begin MATERIAL FOR THE TASK

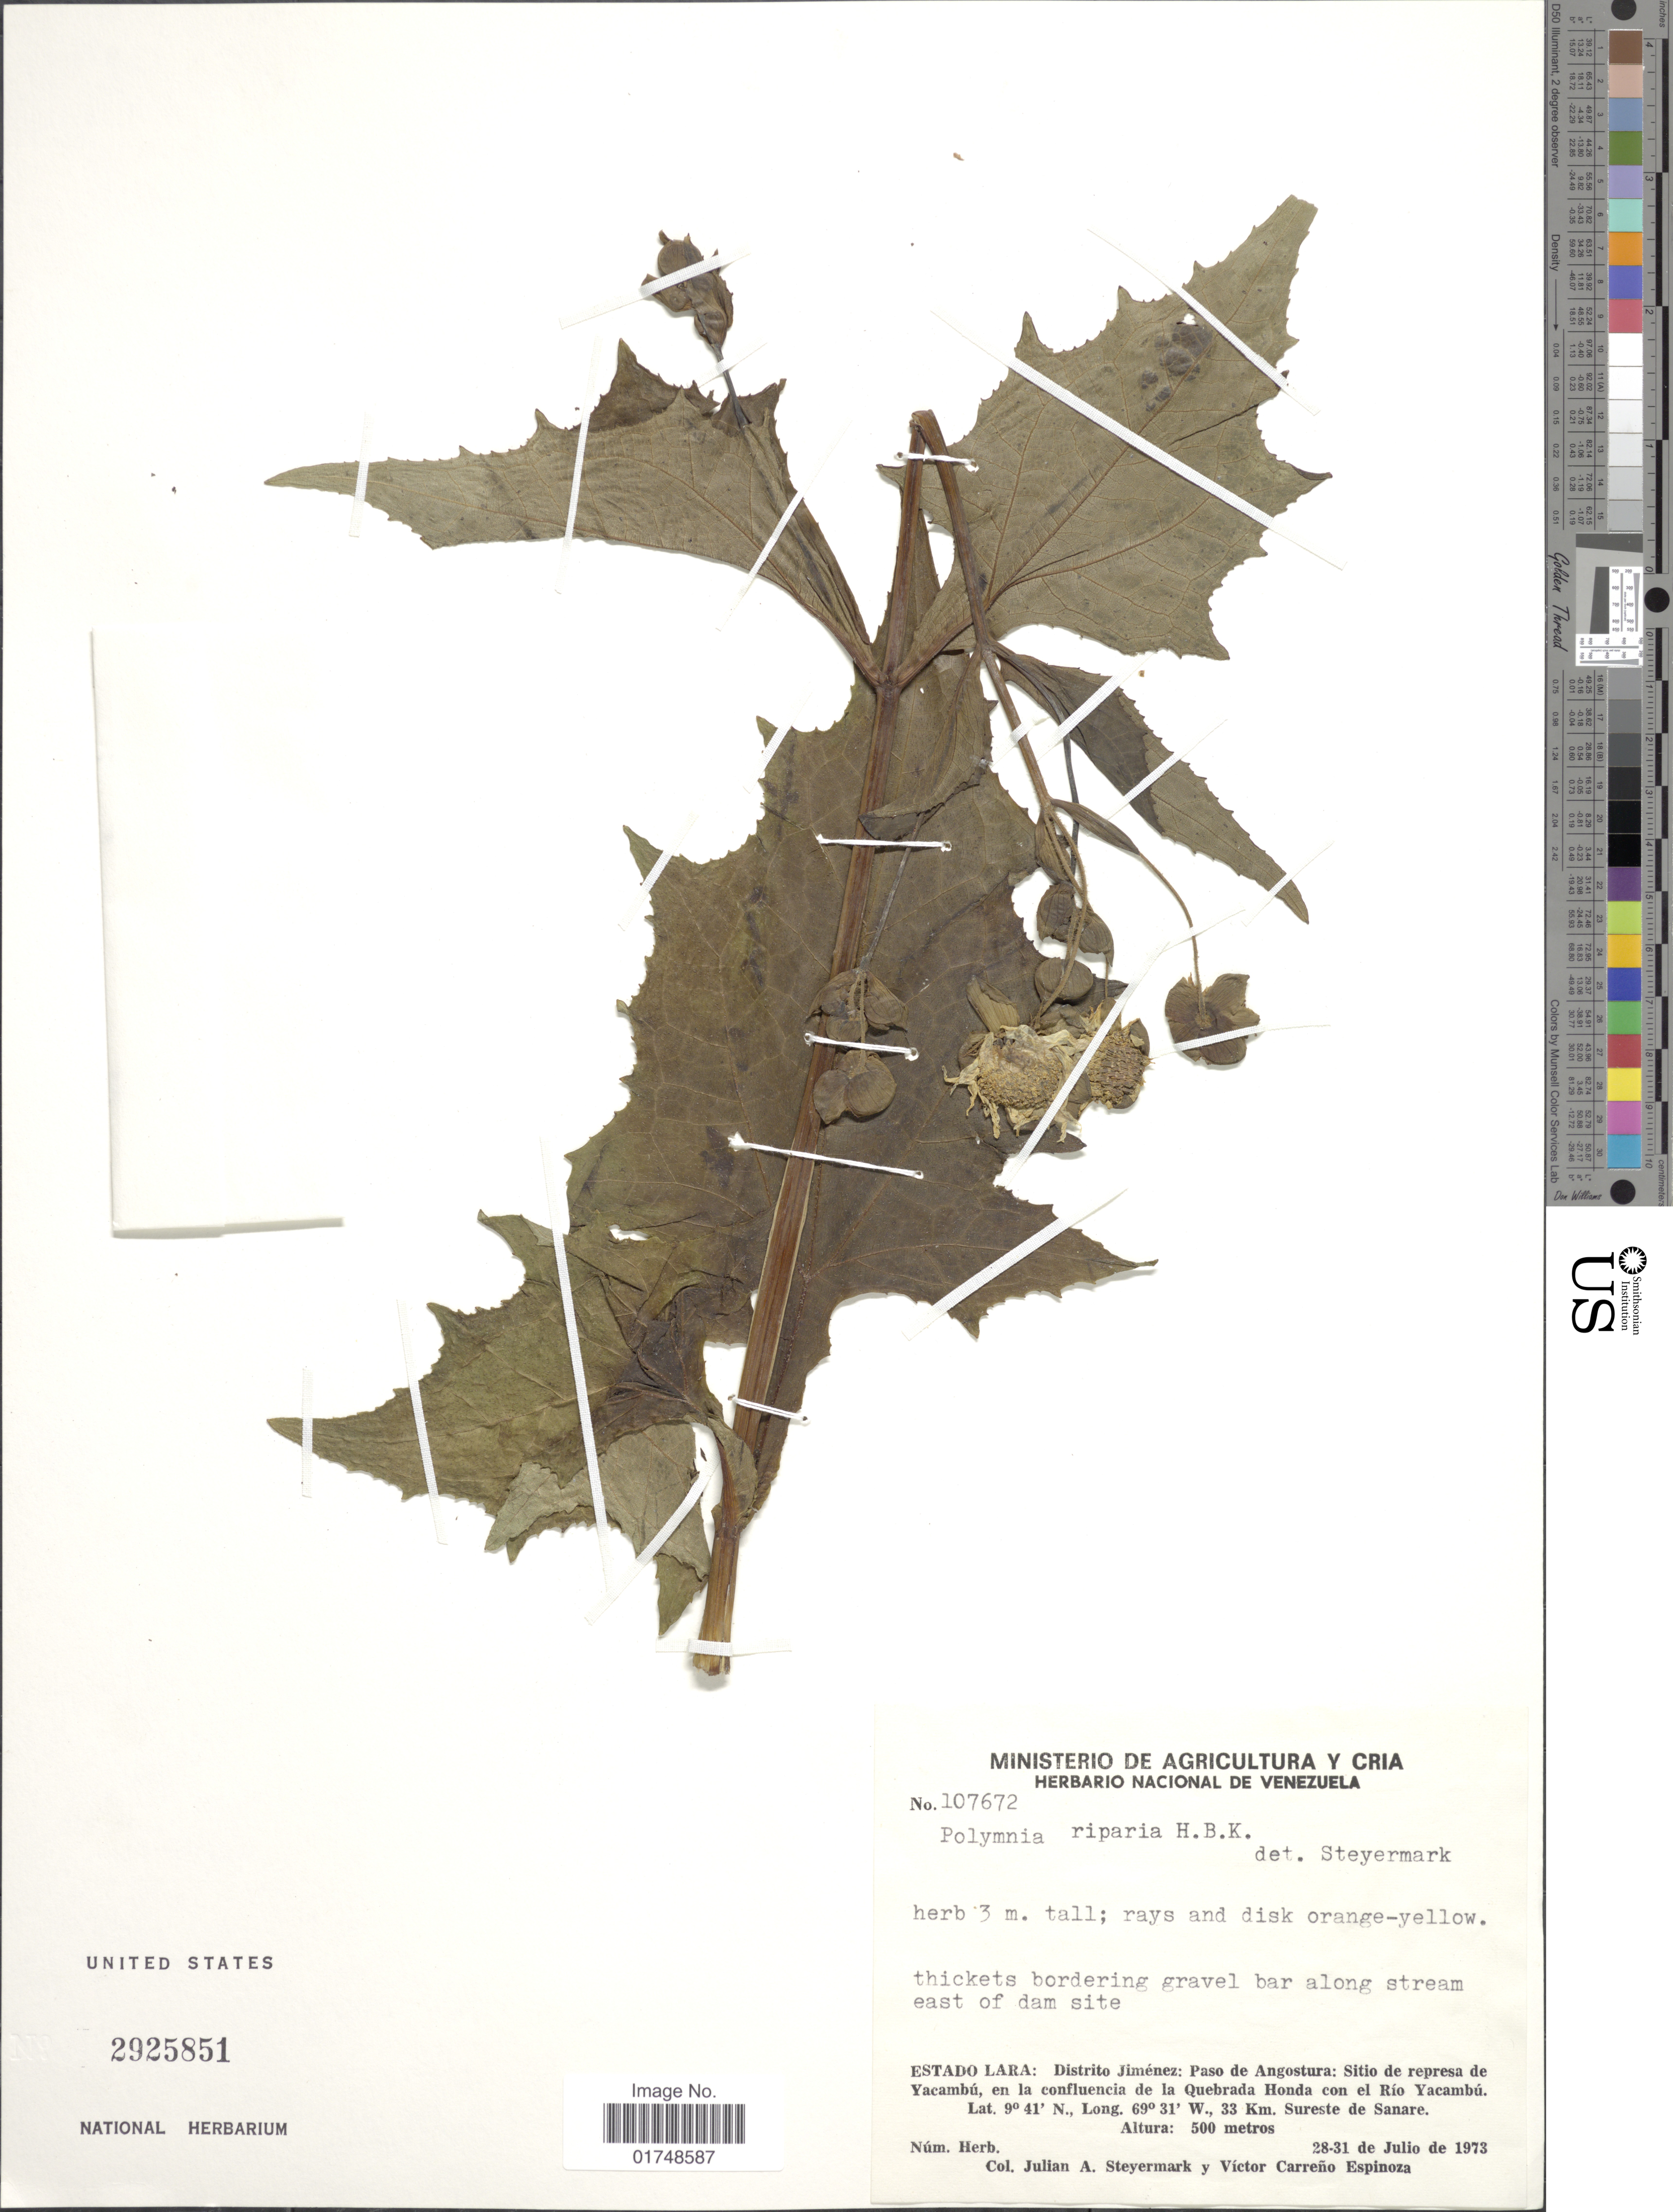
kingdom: Plantae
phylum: Tracheophyta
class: Magnoliopsida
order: Asterales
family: Asteraceae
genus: Smallanthus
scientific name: Smallanthus riparius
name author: (Kunth) H. Rob.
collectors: J. Steyermark & V. Carreño E.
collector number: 107672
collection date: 1973-07-28/1973-07-31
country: Venezuela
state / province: Lara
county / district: Jiménez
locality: Estado Lara; Distrito Jimenez: paso de Angostura: Sitio de represa de Yacambu, en la confluencia de la Quebrada Hondo con el Rio Yacambu.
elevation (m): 500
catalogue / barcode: US 2925851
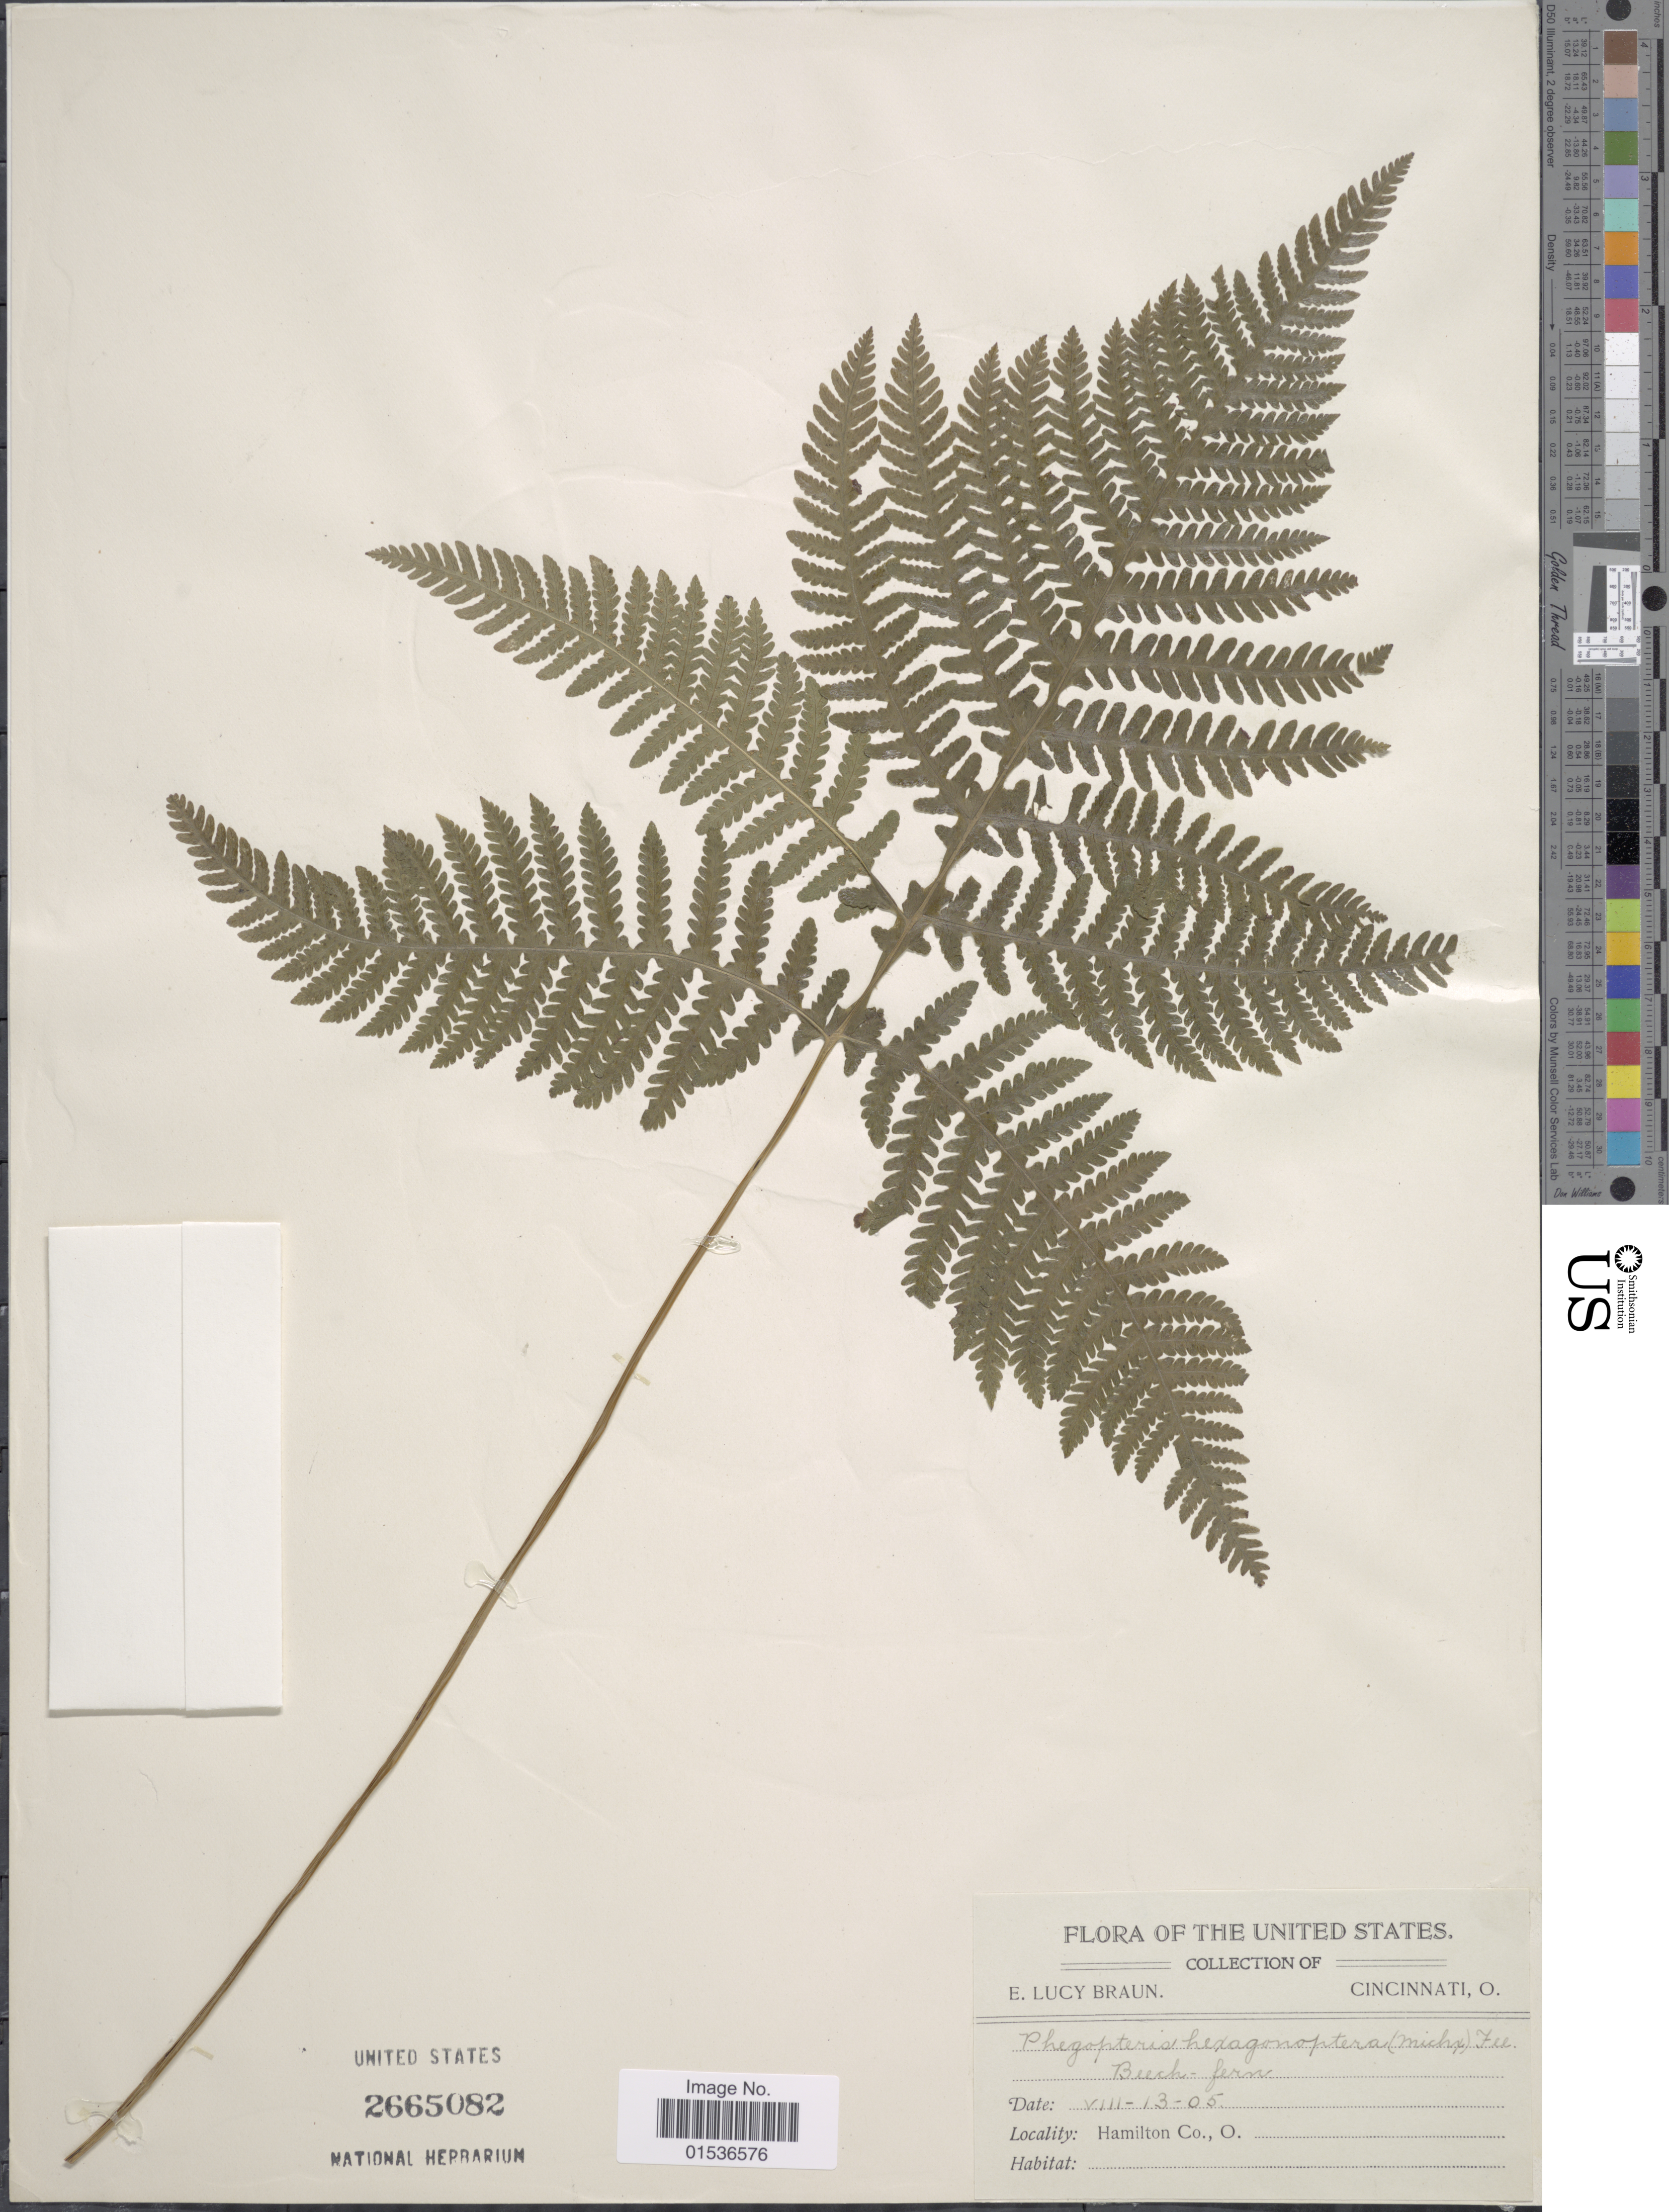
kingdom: Plantae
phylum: Tracheophyta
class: Polypodiopsida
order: Polypodiales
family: Thelypteridaceae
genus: Phegopteris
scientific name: Phegopteris hexagonoptera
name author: (Michx.) Fée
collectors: E. L. Braun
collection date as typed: Transcribed d/m/y: 13/8/5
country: United States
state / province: Ohio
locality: United States, Hamilton Co.O.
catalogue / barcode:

end MATERIAL FOR THE TASK

SET EXERCISE → Could you write out these lines again, swapping "collectors" for "collected by" throughout and changing nothing else? Please leave out the pictures.

EXPECTED OUTPUT →
kingdom: Plantae
phylum: Tracheophyta
class: Magnoliopsida
order: Asterales
family: Asteraceae
genus: Smallanthus
scientific name: Smallanthus riparius
name author: (Kunth) H. Rob.
collected by: J. Steyermark & V. Carreño E.
collector number: 107672
collection date: 1973-07-28/1973-07-31
country: Venezuela
state / province: Lara
county / district: Jiménez
locality: Estado Lara; Distrito Jimenez: paso de Angostura: Sitio de represa de Yacambu, en la confluencia de la Quebrada Hondo con el Rio Yacambu.
elevation (m): 500
catalogue / barcode: US 2925851
kingdom: Plantae
phylum: Tracheophyta
class: Polypodiopsida
order: Polypodiales
family: Thelypteridaceae
genus: Phegopteris
scientific name: Phegopteris hexagonoptera
name author: (Michx.) Fée
collected by: E. L. Braun
collection date as typed: Transcribed d/m/y: 13/8/5
country: United States
state / province: Ohio
locality: United States, Hamilton Co.O.
catalogue / barcode:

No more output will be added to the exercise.